**TEXT PASSAGE:**
◇ ◇ ◇ ◇ ◇
Wade’s road had teased me over the years as I drove; glimpsed deviating from the tarmac, especially when highlighted in low winter sunlight, and lined with snow-marker stones. I’d studied its course on the map too, crossing and re-crossing the main road. Always drawn by old ways and a fascination with remnants of clever engineering, I wanted to find out if it was accessible, visible, walk-able. Having driven the 25 miles so many times, I also wanted to measure the distance with my legs at least once, in doing so invoking tales of people walking from Glen Lyon to Glen Almond to fetch a cow, or to St Andrews to go to university in the 19th century: walking because they needed to get somewhere. I imagine, though, that such travellers relished the incidental motion and connection with the landscape as they went; the opening up of a reflective space.

It felt the right season for a two day walk crossing from Lowland to Highland, and reaching towards the returning light beyond the solstice. I like the fact that the passing of a year has such natural waymarks as well as my invented ones – work deadlines, holidays, book events.

Just before reaching the Foulford Inn (where I used to see, as I flashed past in my car, two mannequins enjoying a bath together, one seated at either end) I felt gloriously high on the open moor with red kites circling above me. Views stretched west beyond the birch brush-haze of Monzie Wood, towards the high white reach of Ben Vorlich. My small upright self was wrapped in sharp, glittering light. The key sensations of a moorland walk are perhaps simply this: the effect from light and weather and what’s underfoot.
◇ ◇ ◇ ◇ ◇
**STUDY MATERIAL:**

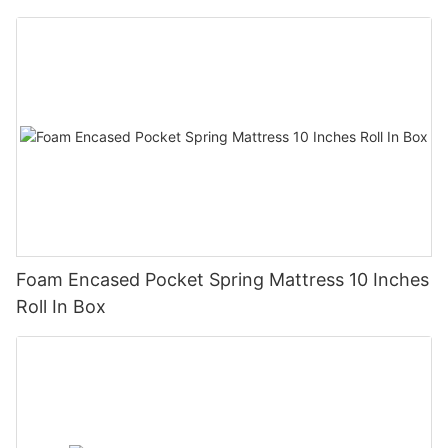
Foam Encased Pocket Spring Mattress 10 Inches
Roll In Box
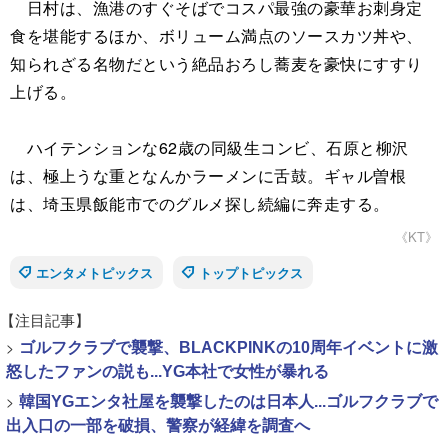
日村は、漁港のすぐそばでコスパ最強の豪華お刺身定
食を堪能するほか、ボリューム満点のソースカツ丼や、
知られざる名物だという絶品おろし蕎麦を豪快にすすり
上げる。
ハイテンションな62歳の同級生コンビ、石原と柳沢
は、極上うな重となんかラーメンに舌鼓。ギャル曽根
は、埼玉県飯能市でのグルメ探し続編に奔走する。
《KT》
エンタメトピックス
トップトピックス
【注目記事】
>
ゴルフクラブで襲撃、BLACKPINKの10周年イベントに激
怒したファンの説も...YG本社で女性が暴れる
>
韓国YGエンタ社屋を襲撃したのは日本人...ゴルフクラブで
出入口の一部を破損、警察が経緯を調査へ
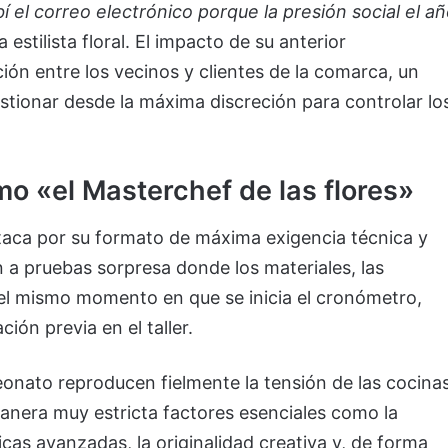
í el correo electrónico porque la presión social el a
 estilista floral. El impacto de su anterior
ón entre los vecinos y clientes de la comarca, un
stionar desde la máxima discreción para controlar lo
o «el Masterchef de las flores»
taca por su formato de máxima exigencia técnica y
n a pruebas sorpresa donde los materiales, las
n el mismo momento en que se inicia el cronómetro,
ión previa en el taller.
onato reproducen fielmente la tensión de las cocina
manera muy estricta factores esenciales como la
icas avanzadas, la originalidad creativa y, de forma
◇ ◇ ◇ ◇ ◇
**PROBLEMS TO WORK ON:**
**1.** In the text about walking Wade's road, edit the part that opens with the words "It felt the" and closes with "holidays, book events.", replacing "waymarks" with "signposts".
**2.** Please pick up the account of walking Wade's road after its last sentence and carry it further.

**ANSWERS BY ITEM NUMBER:**
**1.**
It felt the right season for a two day walk crossing from Lowland to Highland, and reaching towards the returning light beyond the solstice. I like the fact that the passing of a year has such natural signposts as well as my invented ones – work deadlines, holidays, book events.

**2.**
I crossed the A road once again towards Connachan Lodge over one of Wade’s famed single arch bridges. Rather than skirting the hill as the tarmac does to reach the Sma’ Glen, the old way climbs, passing a Roman signal station overlooking the Fendoch Fort. From here I saw how the steep ‘nose’ of the fort is defined, a feature never seen clearly from the lower road. Other small surprises followed such as a new appreciation of the Almond river gurgling through the Sma’ Glen, usually concealed behind a strip of plantation forest. We’ve probably all had the experience of arriving somewhere having driven a repeated route to find we have no recollection of manoeuvring that junction, or seeing the usual loch. If familiarity is an anaesthetic, that slight shift of perspective and dramatic change of pace was all I needed to feel more keenly alert to this ‘known’ place. This sort of refreshment out of lazy consciousness, seems to me a vital aspect of walking, particularly when we do it alone.

On the high spot near the Roman signal station I reached the threshold where snow remained from the fall of the previous week. Pockets of it sang against sun-glistered patches of toasted bracken breaking the dark monotony of heather, the slick grey crags higher up. Until I grew used to them, the silhouettes of grouse-feeding stations tricked me into thinking I’d discovered some sort of ancient ruins, perched as they were on strategic-looking mounds.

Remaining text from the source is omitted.